Seyyid Onbaşı hamal er. Seyyid Onbaşı bakıyor, altı top mermisi var. Bunların beşi de parçalanmış veya zarar görmüş. Raylı sistem de parçalanmış. Seyyid Onbaşı, 215 kiloluk mermiyi sırtlıyor ve düzeneğe yerleştiriyor. “Seyyid’in vücudundaki kemikleri seslerini duyardık.” dermiş yanındaki Niğdeli Ali.

Seyyid Onbaşı, Ocean zırhlısını o gün bu mermiyle vuruyor ve Ocean zırhlısı Nusret mayın gemisinin yerleştirdiği on birinci mayın hattındaki mayınlara çarpıp batıyor. Beş gemi de bu sırada ağır hasar alıyor. On sekiz geminin sekizi savaş dışı kalıyor. İngiliz ve Fransız gemileri geri çekilmeye başlıyor. Komutanlardan Cevat Çobanlı tarihe geçecek şu sözü söylüyor: “Geçemediler, geçemeyecekler.” diyor.

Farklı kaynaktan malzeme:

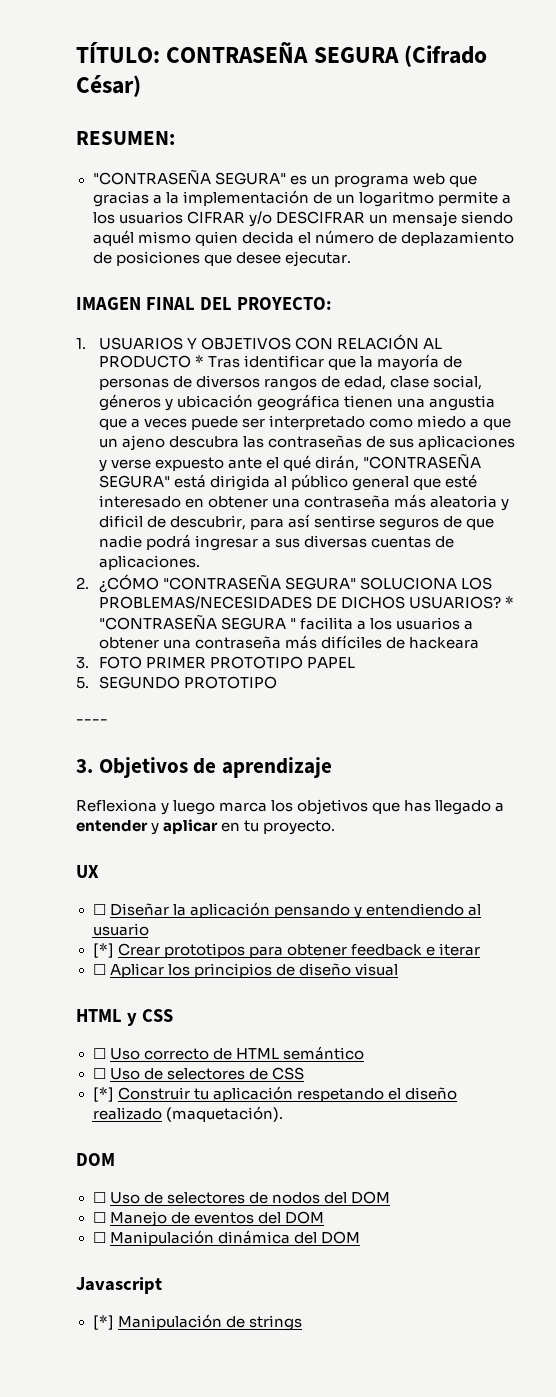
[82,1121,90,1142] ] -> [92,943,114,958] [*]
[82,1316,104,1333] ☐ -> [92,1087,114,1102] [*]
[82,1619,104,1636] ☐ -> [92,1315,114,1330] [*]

Bu arada rehberimiz tabyaların olduğu yerde Seyyid Onbaşı’yı anlatmaya devam ediyordu. Atatürk bir yolculuk sırasında Balıkesir’de bulunduğu bir zaman Seyyid Onbaşı’yı görmek istiyor. Kendisi devlet erkanının önüne eski kıyafetleriyle çıkmak istemiyor. Orada bulunan devlet adamlarından biri ona kendi kıyafetlerini teklif ediyor. Seyyid Onbaşı, Koca Seyyid diye de bilinen kalıplı biri. Kendisine dar gelen kıyafetiyle Atatürk’ün huzuruna geliyor. Sohbet ediliyor. Atatürk onun durumunu fark edince gazi maaşı verilmesini istiyor ona. Seyyid, gazi maaşı kesilmesine izin vermiyor. Geçimini ormandan odun keserek sağlıyor. Sadece “Bana bu ormanlarda odun kesmeye müsaade edin!” diyor. Seyyid Onbaşı, kendisine maaş bağlanmasına rağmen maaşı almıyor.  Kendisi Balkan Savaşlarına da katılmış. Çocukları evden ayrılırken daha küçük. O cepheden dönünce bakıyor ki kocaman olmuşlar.

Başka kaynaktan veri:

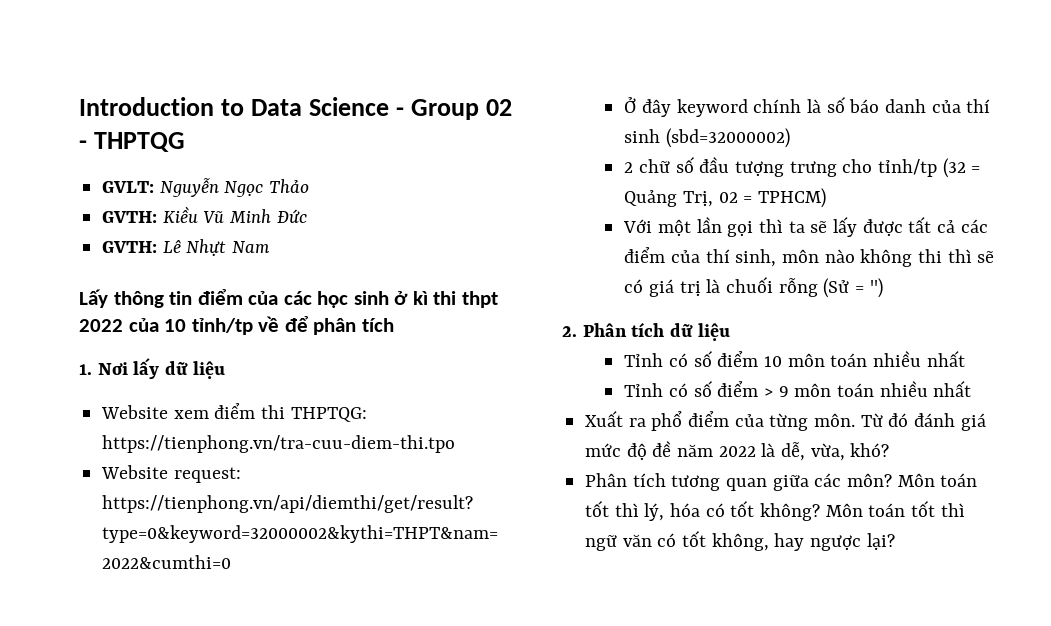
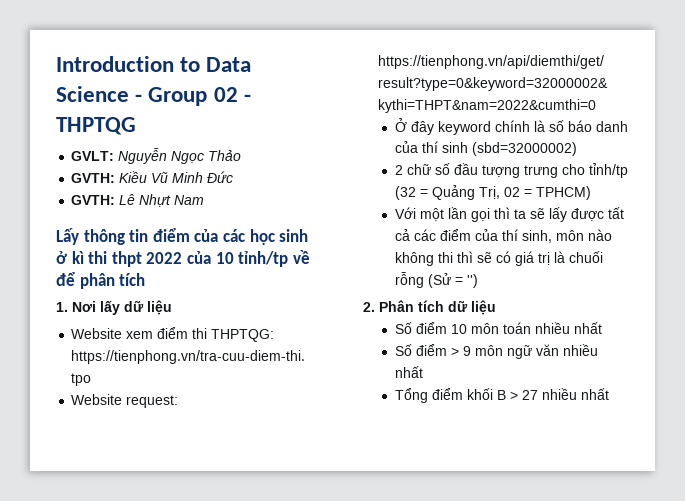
[624,351,713,367] Tỉnh có số -> [394,322,412,334] Số
[624,381,713,397] Tỉnh có số -> [394,344,412,356] Số
[836,381,972,397] [585,411,986,431] [585,441,890,461] [585,473,978,491] [585,501,965,521] [585,531,895,551] toán nhiều nhất // Xuất ra phổ điểm của từng môn. Từ đó đánh giá mức độ đề năm 2022 là dễ, vừa, khó? // Phân tích tương quan giữa các môn? Môn toán tốt thì lý, hóa có tốt không? Môn toán tốt thì ngữ văn có tốt không, hay ngược lại? -> [506,344,598,359] [394,366,423,378] [394,388,609,403] ngữ văn nhiều nhất // Tổng điểm khối B > 27 nhiều nhất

Tabyaları ziyaret ettikten sonra şehitlikleri ziyaret etmek üzere otobüse bindik. Rehberimiz karşı kıyıda uzanan “Erenköy”ü gösterdi bize. Burası Boğaz’ın en geniş yeri ve 6500 metreymiş. Çanakkale Savaşları sırasında düşman yenilince çekip gitmiyor. Çanakkale kıyılarını top atışlarıyla vuruyor. Erenköy, düşmanın manevra yeri. Boğaz’a on hat boyunca mayın döşenmiş. Nusret mayın gemisi buraya mayın döşüyor.

Rehberimiz bize bu bilgileri verirken Soğanlıdere’den geçiyorduk. Buradan seksen arabayı dolduracak insan kemiği çıkmış. Burası bir hastane şehitliği. Öncesinde “Melek Hanım Çiftliği” olarak biliniyor. Savaş sırasında Melek Hanım yaralı askerler için buradaki evini tahsis etmiş. 1400 şehidimiz varmış burada.

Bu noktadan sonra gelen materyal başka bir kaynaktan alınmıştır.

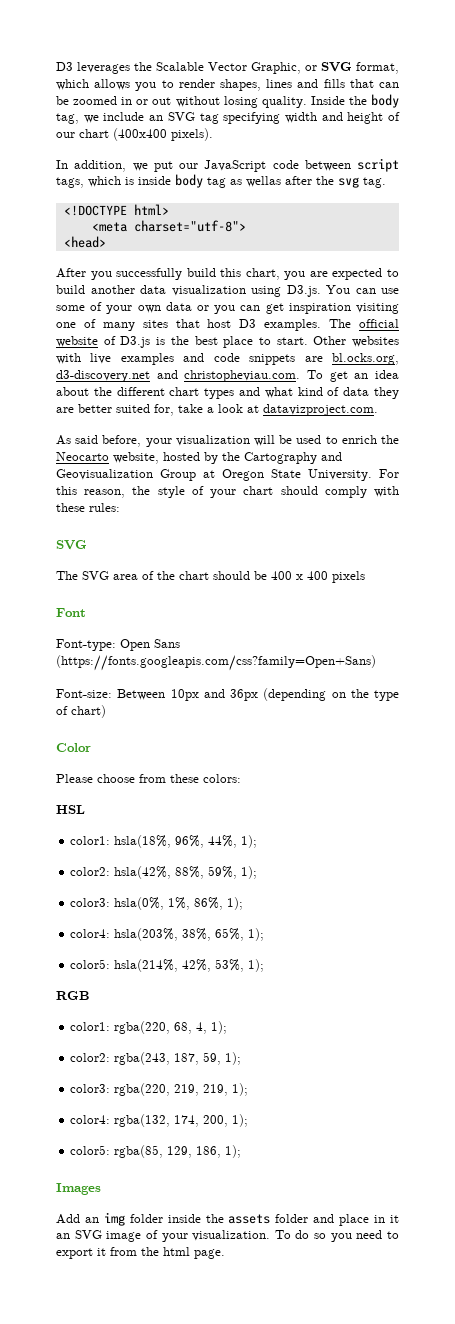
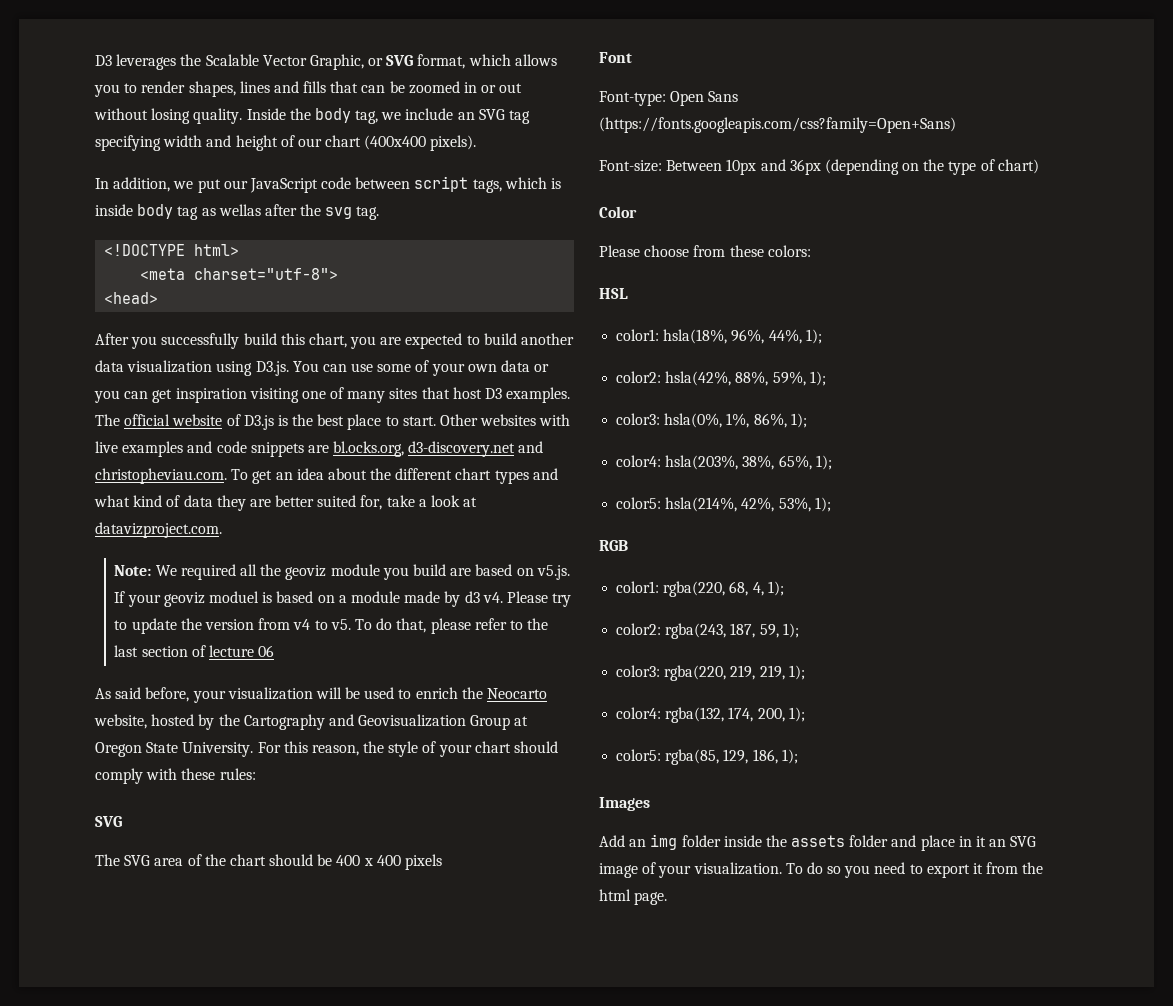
(378, 410) none -> [114,564,570,580] [114,591,572,607] [114,618,549,634] [114,645,275,657] // Note: We required all the geoviz module you build are based on v5.js. If your geoviz moduel is based on a module made by d3 v4. Please try to update the version from v4 to v5. To do that, please refer to the last section of lecture 06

Çanakkale Savaşları, tarihin en büyük kara ve deniz savaşlarından birisi. 250.000 şehidimiz var. Düşmanın da buradaki kaybı 253.000. Kayıp askerler de var. Metrekarede 4 asker kayıpmış. İki taraftan 500.000 kayıp olduğu bilgisini verdi rehberimiz bize. Burada toplam 68 mezarlık varmış. Gelibolu bu anlamda on binlerce askerin yattığı bir mezarlık. Çanakkale Savaşları başladığında önce 86 askerimizi şehit veriyoruz. İlk Çanakkale Şehitleri onlar.

Bu arada Şahindere Hastane Şehitliğine gelmiştik. Burası gerçek bir şehitlik. 2000 şehit var burada. Tek gerçek şehitlik burasıymış. Diğerleri sembolik.

Hastaneler genelde dere yataklarına kurulmuş. Düşmanın top atışlarından korunmak ve suya yakın bir noktada olmak için. Burası da bir hastane şehitliği. Hastanede şehit olan askerler buraya defnedilmiş.

Çanakkale’de mezarların birçoğu toplu mezar. Erler özellikle mezarlara bu şekilde defnedilmiş. Subaylar müstakil olarak defnedilmiş. Çanakkale’de üç şekilde defin olmuş: Toplu, müstakil, kireç kuyuları şeklinde. Hastalık durumunda bu üçüncü defin şekli tercih edilmiş. Şahindere’de, Giritli Mustafa Efendi’nin mezarı biliniyor sadece. 19 yaşında teğmen olarak şehit olmuş. Onun mezarının bilinmesi de babası sayesinde mümkün oluyor. Oğlunun şehit olduğunu öğrenince baba Çanakkale’ye geliyor. Mezarı buluyor ve oğluna bir mezar yaptırıyor. Babası hazırlıyor bu mezarı.

Çanakkale Savaşlarında siper mesafeleri 7-8 metreye düşmüş. Normal şartlarda iki siper arasındaki mesafe 100 metre civarında. Bu durum tarihe geçmiş. Teğmen Mustafa Efendi de siperlere düşen el bombalarını geri atıyor. Bunlar normalde 8 saniyede patlıyor. Düşman bunun ayarını değiştirip patlama süresini 4 saniyeye düşürüyor. Mustafa Efendi, gelen el bombasını alıp geri atayım derken bir bomba elinde patlıyor. Mustafa Efendi’nin vücudunun yarısı parçalanmış. Yaralı olarak hastaneye götürülüyor. 15 gün sonra da şehit oluyor. 19 yaşında bir teğmen. Ayrıca Balkan Savaşı gazisi. Doktorlar ilgilenebilecek hastanelere bakıyor.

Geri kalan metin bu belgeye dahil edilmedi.